Apple sta cambiando faccia: da quando Tim Cook ha preso la guida dell’azienda, dopo la scomparsa di Steve Jobs, sta modificando il proprio approccio con clienti e investitori. Il successo che sta ottenendo non ha pari, eppure se fosse nata in Italia, la situazione sarebbe completamente differente.
Secondo varie fonti, Apple avrebbe insolitamente chiesto ad alcuni azionisti di grande calibro un’opinione riguardo all’aumento delle liquidità e di altri asset aziendali, che alla fine di dicembre ammontavano a 97,6 miliardi di dollari. Anche i dirigenti di Cupertino sarebbero diventati più disponibili a parlare di bilancio, cosa che sotto la guida di Steve Jobs non si era mai verificata.
Lo scorso lunedì, Tim Cook ha indetto una conference call per annunciare che avrebbe pagato il suo primo dividendo da dicembre 2005 e ha annunciato l’avvio di un programa di riacquisto di azioni proprie del valore di 10 miliardi di dollari. Tale decisione è stata presa dopo aver ascoltato il parere degli azionisti, secondo Peter Oppenheimer, CFO dell’azienda. Un approccio dunque completamente cambiato rispetto a quanto visto in passato, che rappresenta un punto di svolta nell’amministrazione Apple.
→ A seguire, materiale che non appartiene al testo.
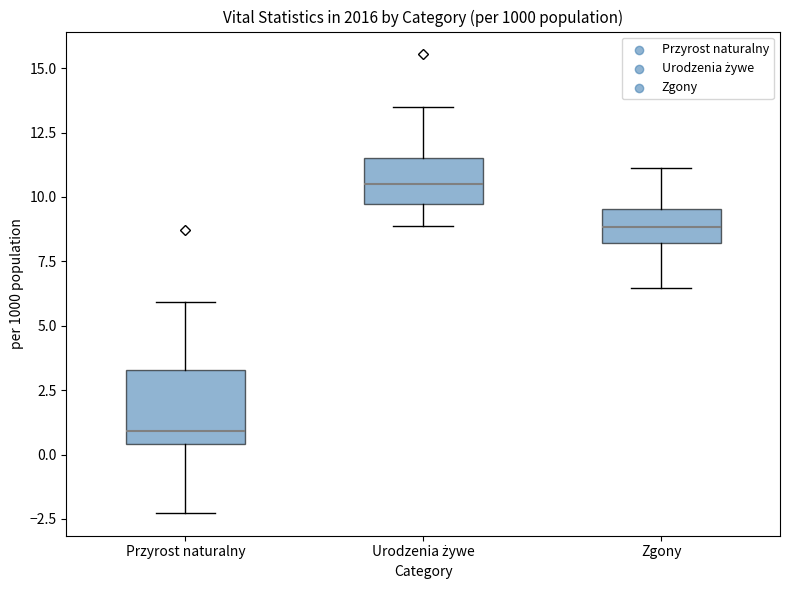

Comparing the boxes themselves (not the whiskers), which one is the tallest?

Przyrost naturalny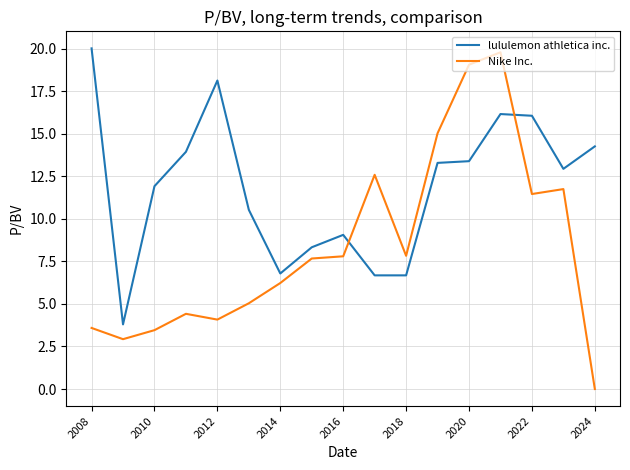

List the series in order of their overall mean, lowest first.

Nike Inc., lululemon athletica inc.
Il consiglio di amministrazione, secondo Tim Cook, stava da qualche settimana attivamente pensando a cosa fare con l’eccesso di liquidità di cui dispone l’azienda. Nelle sue casse, vi sono 97,6 miliardi di dollari, una capitalizzazione di indubbio spessore. Eppure, se Apple fosse stata italiana, nel suo bilancio vi sarebbero stati numeri decisamente minori.
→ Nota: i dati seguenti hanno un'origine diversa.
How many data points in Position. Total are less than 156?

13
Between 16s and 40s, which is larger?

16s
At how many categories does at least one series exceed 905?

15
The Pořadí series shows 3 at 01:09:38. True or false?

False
Negli ultimi cinque anni, Apple ha versato in tasse 20,9 miliardi di dollari, pagando aliquote comprese tra il 24,2% e il 31,75%, ma se avesse avuto la sede a in una città italiana e non a Cupertino, avrebbe dovuto pagare 24,7 miliardi di dollari in più. Ciò viene calcolato applicando l’aliquota media relativa alla pressione fiscale sulle aziende italiane, pari al 58%.